In support of his argument, Bailey cites our opinion in
Robinette v. Barnes, 854 F.2d 909, 914 (6th Cir.1988), in which we stated in dicta that when a police officer was searching for a burglary suspect hiding in an unfamiliar area at night, the officer “was justified in using whatever force was necessary, even deadly force, to protect himself and the other officers and to apprehend the suspect.” The
Robinette dicta cannot be read as an open invitation for law enforcement to shoot any burglary suspect hiding in an enclosed, unfamiliar area at night regardless of the threat posed to the officers.
See id. (suggesting that officers use trained police dogs to apprehend such suspects because they do not have “the risks attendant [with] the use of firearms in the darkness, thus, frequently enhancing the safety of the officers, bystanders and the suspect”). Instead, the language in
Robinette linked the use of deadly force directly to the safety of the officers.
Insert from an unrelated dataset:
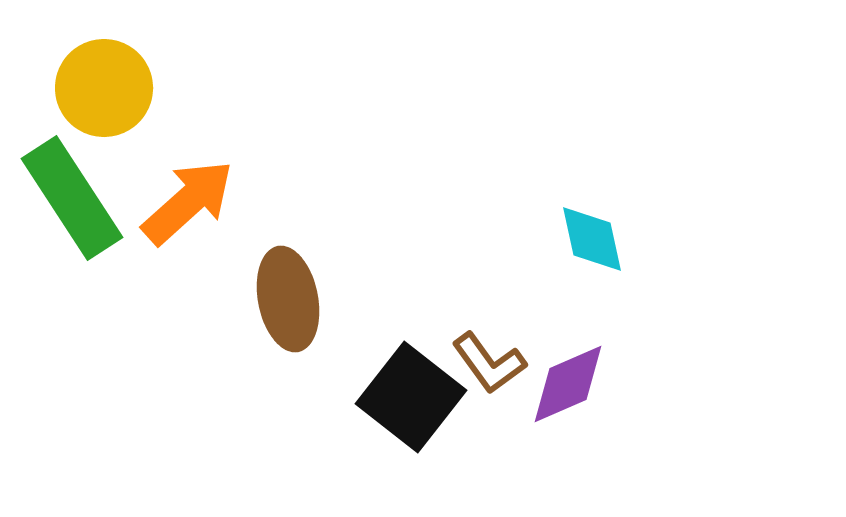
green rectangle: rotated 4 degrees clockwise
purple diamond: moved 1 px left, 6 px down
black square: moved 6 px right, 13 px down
See id. (explaining that “this is a case where an officer was forced to explore an enclosed unfamiliar area in which he knew a man was hiding”). Our dicta in
Robinette recognized the inherent dangers facing police officers searching for a suspect who is hiding from them. In such a situation, officers have an unquestionable right to protect themselves from a possible ambush. Once a suspect has been found, however, and the police have weapons directed at him, as in this case, the inherent danger to the officers resulting from a hidden suspect in an enclosed, unfamiliar area at night is diminished.
See Dickerson, 101 F.3d at 1163 (holding that a suspect walking towards the police in an unfamiliar area at night with his hands at his side does not justify the use of deadly force). No reasonable police officer would think that once the suspect has been found, it is still constitutionally permissible to shoot the suspect absent a serious threat to the officers or others. Indeed, once Bailey had both his gun and flashlight trained on Sample, there is no factual distinction between this case and any other one in which the police officers confront a suspect to effect an arrest. Therefore, there is nothing about the factual context of this case which would justify a reasonable officer in believing that the well-established
Robinson rule did not apply. Thus, we conclude that the contours of the constitutional right were sufficiently clear in this situation so that a reasonable officer would have known that Sample had a right not be shot unless he was perceived as a threat to the officers or to others.